== 해야 할 일 ==
아래 항목의 줄을 모두 똑같이 옮겨 적되, 그림은 빼 주세요.

++++ 제공 자료

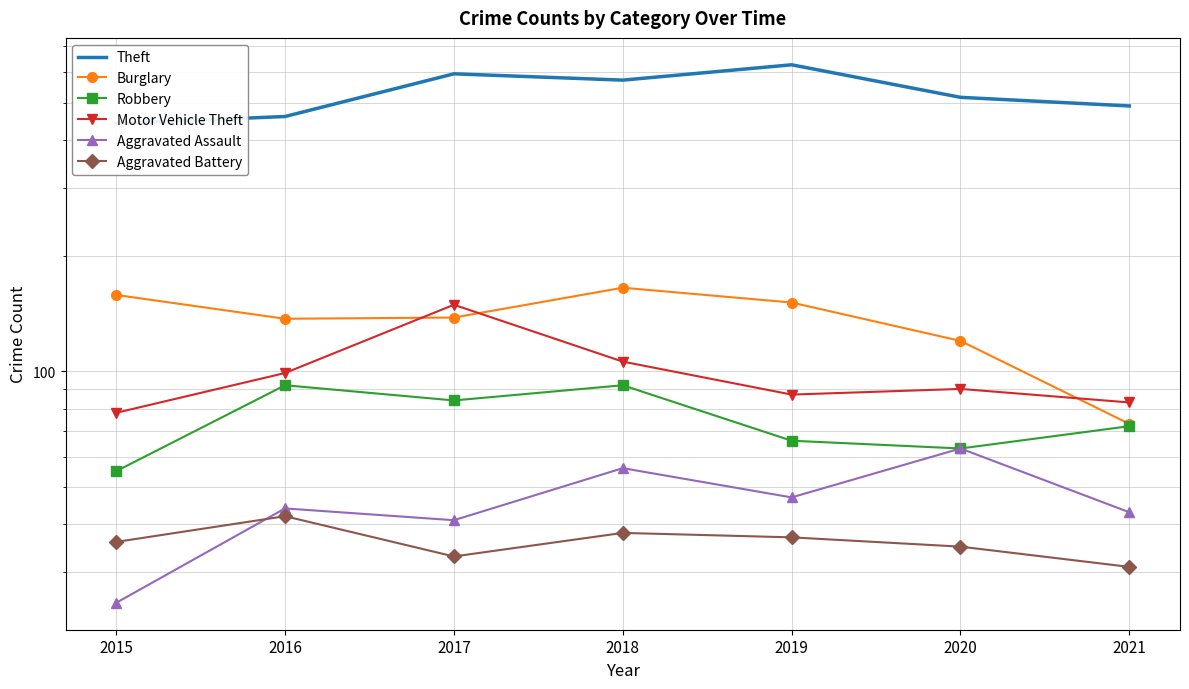

Rank the series at 2017 from highest to lowest value.

Theft, Motor Vehicle Theft, Burglary, Robbery, Aggravated Assault, Aggravated Battery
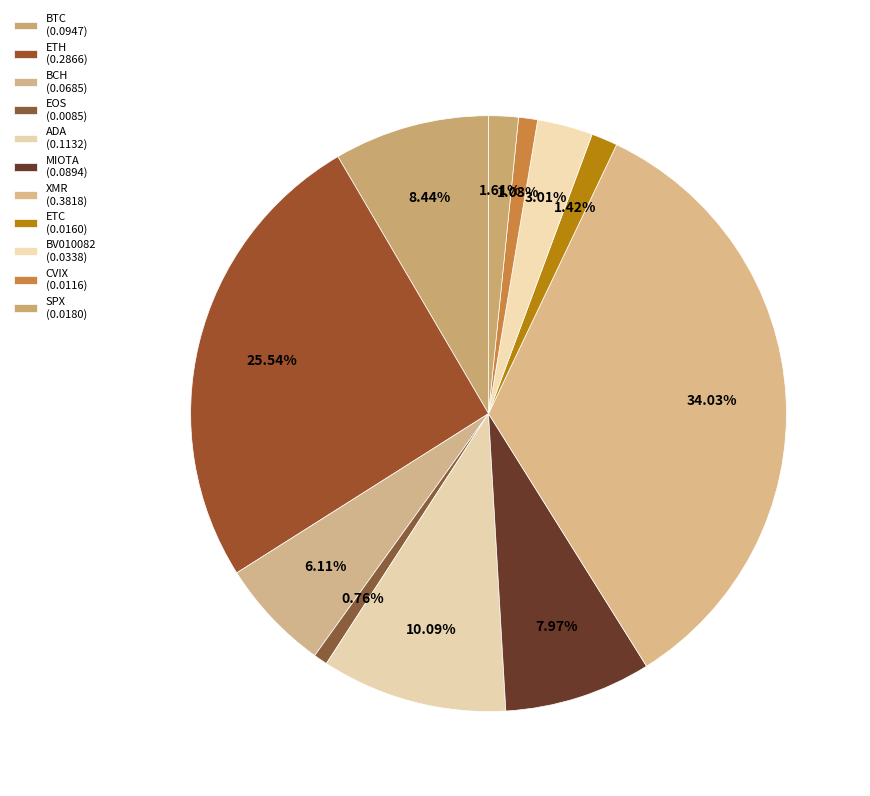

Which slice is the smallest?

EOS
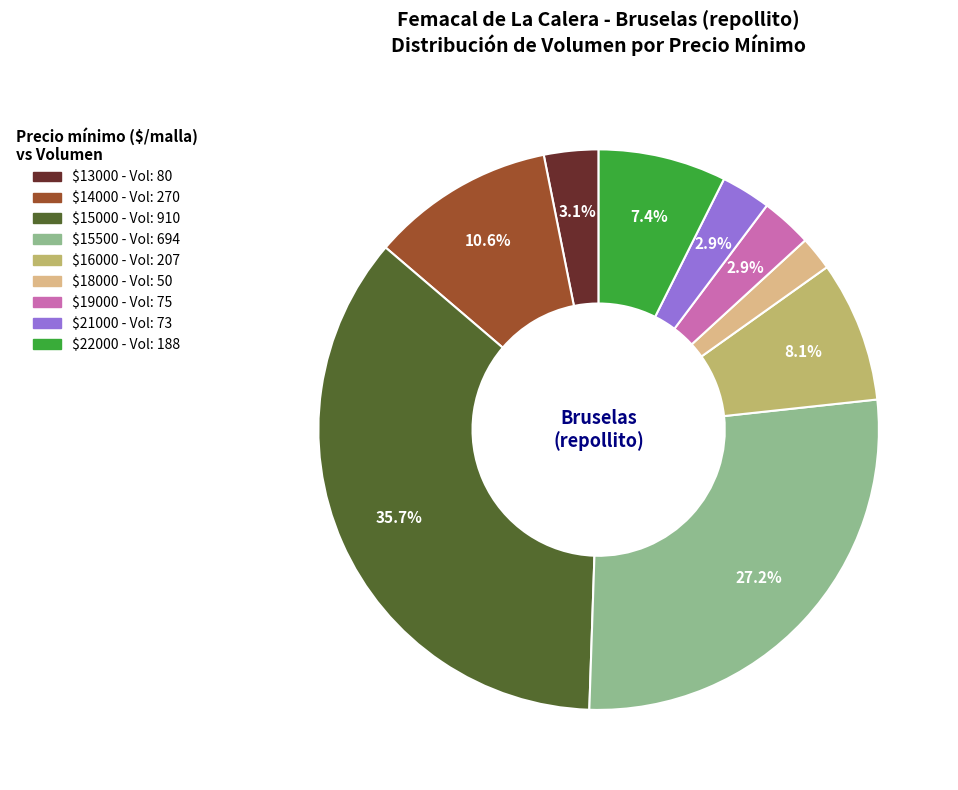

How many segments does this pie chart have?

9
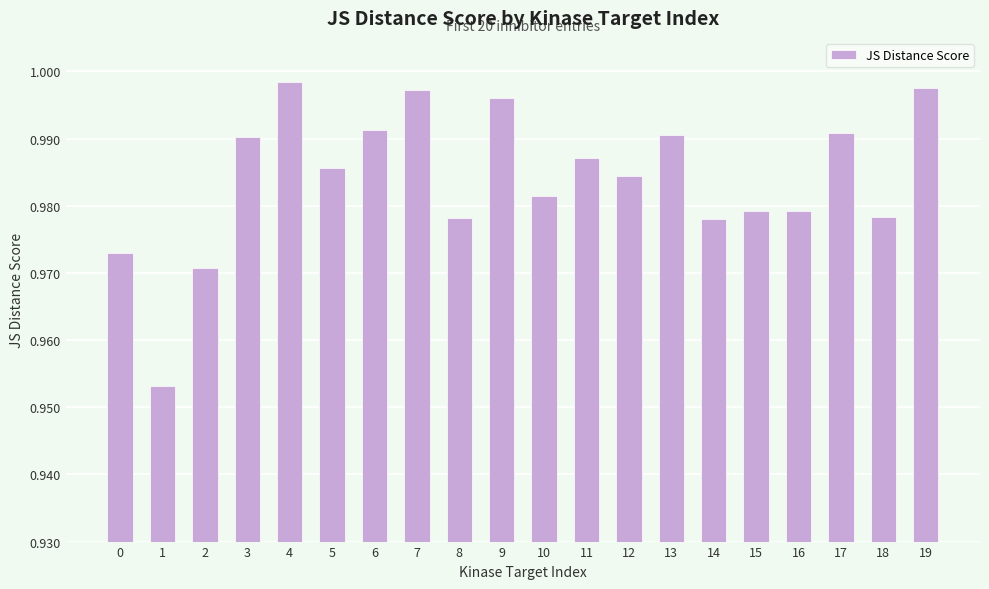

What is the sum of all values?

19.7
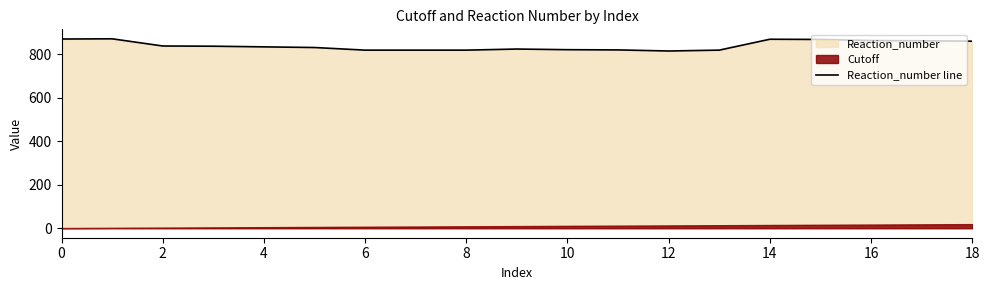

What is the minimum value for Reaction_number line?

814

++++++++

== 과제 답변 ==
Rank the series at 2017 from highest to lowest value.

Theft, Motor Vehicle Theft, Burglary, Robbery, Aggravated Assault, Aggravated Battery

Which slice is the smallest?

EOS

How many segments does this pie chart have?

9

What is the sum of all values?

19.7

What is the minimum value for Reaction_number line?

814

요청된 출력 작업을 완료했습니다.